Exercise passage:

────────────────────────────────────────

At the distance at which Rosetta will encounter Comet 67P/Churyumov-Gerasimenko or at which Juno will be doing experiments involving Jupiter or ESA’s Jupiter Icy Moons Explorer will work, energy from the Sun is but a small fraction of what it is on Earth. Still, it can be effectively utilized.  (NASA’s last space probe mission to Jupiter, Galileo, launched in 1989, was plutonium-powered and NASA officials insisted, including in sworn testimony countering a challenge to Galileo in federal court, that this was the only energy choice. There were numerous protests against Galileo and have been to subsequent nuclear space shots led by the Global Network Against Weapons & Nuclear Power in Space (www.space4peace.org).
Rosetta is named after the Rosetta Stone, a slab of basalt found in Egypt in 1799 with inscriptions carved on it that enabled the deciphering of hieroglyphics, the ancient language of Egypt. “As a result of this breakthrough, scholars were able to piece together the history of a lost culture,” notes ESA.

────────────────────────────────────────

Data provided:
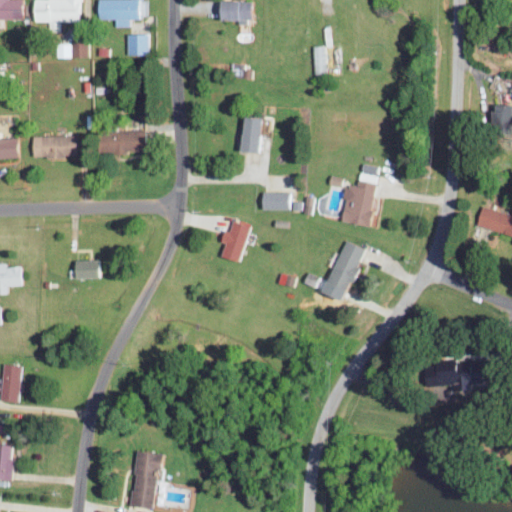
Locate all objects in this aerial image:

────────────────────────────────────────

Tasks to complete:
**A)** Print everything in the Rosetta passage from "At the distance" down to "in Space (www.space4peace.org).".
**B)** Answer these questions from the Rosetta passage:
(i) In what year was Galileo launched?
(ii) Where and in what year was the Rosetta Stone found?
(iii) What kind of stone is the Rosetta Stone made of?
**C)** Decide whether each statement agrees with the Rosetta passage, and back each yes or no with the deciding words from it:
(i) Galileo was powered by solar energy.
(ii) The inscriptions on the Rosetta Stone made it possible to decipher hieroglyphics.
(iii) Protests against nuclear space shots stopped after Galileo.

Solutions to the exercise:
**A)**
At the distance at which Rosetta will encounter Comet 67P/Churyumov-Gerasimenko or at which Juno will be doing experiments involving Jupiter or ESA’s Jupiter Icy Moons Explorer will work, energy from the Sun is but a small fraction of what it is on Earth. Still, it can be effectively utilized.  (NASA’s last space probe mission to Jupiter, Galileo, launched in 1989, was plutonium-powered and NASA officials insisted, including in sworn testimony countering a challenge to Galileo in federal court, that this was the only energy choice. There were numerous protests against Galileo and have been to subsequent nuclear space shots led by the Global Network Against Weapons & Nuclear Power in Space (www.space4peace.org).

**B)**
(i) 1989
(ii) In Egypt, in 1799
(iii) Basalt

**C)**
(i) No: "was plutonium-powered"
(ii) Yes: "with inscriptions carved on it that enabled the deciphering of hieroglyphics"
(iii) No: "There were numerous protests against Galileo and have been to subsequent nuclear space shots"